Policy made during COVID-19 differed from the norm, in that it could not claim to be grounded on solid evidence. While undoubtedly incredibly stressful for those involved in making policy at the time, this usefully created an opportunity for us to critically interrogate policy’s (false, or at least overblown) claims to neutrality. The absence of the usual layer of evidence facilitated a ‘look behind the curtain’ at those foundational yet more nebulous considerations which can play a hidden role in shaping policy and its implementation. It also helped us to identify where important considerations were absent from the decision making processes, and where decisions were being made without full understanding of the challenges facing those accessing maternity services and the ways in which the implementation of particular policies may compound these. In my chapter, I outline some of the key factors which work to render women and birthing people’s voices insufficiently visible in the process of making and scrutinising maternity policy, exposing how these manifested in the COVID-19 maternity policy response.
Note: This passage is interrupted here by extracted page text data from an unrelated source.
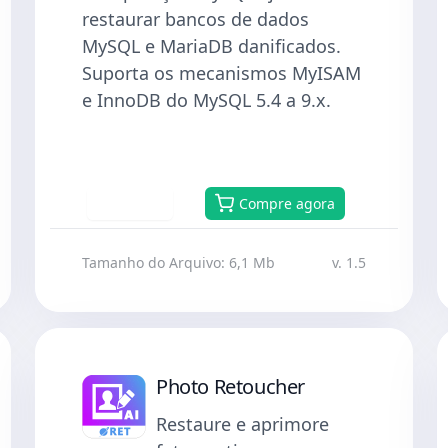
restaurar bancos de dados
MySQL e MariaDB danificados.
Suporta os mecanismos MyISAM
e InnoDB do MySQL 5.4 a 9.x.
Baixar
Compre agora
Tamanho do Arquivo: 6,1 Mb
v. 1.5
Photo Retoucher
Restaure e aprimore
Pandemic policy, far from being merely a product of its time, provides us with a unique and important opportunity to learn valuable lessons which can help ensure that we are able to respond to future disruptive events in a manner which better protects both women and birthing people, and those who care for them. My chapter in this collection seeks to harness those lessons in order to answer the question: what steps can we take to refocus the lens more securely on the importance of ensuring consent as a central consideration when making maternity policy?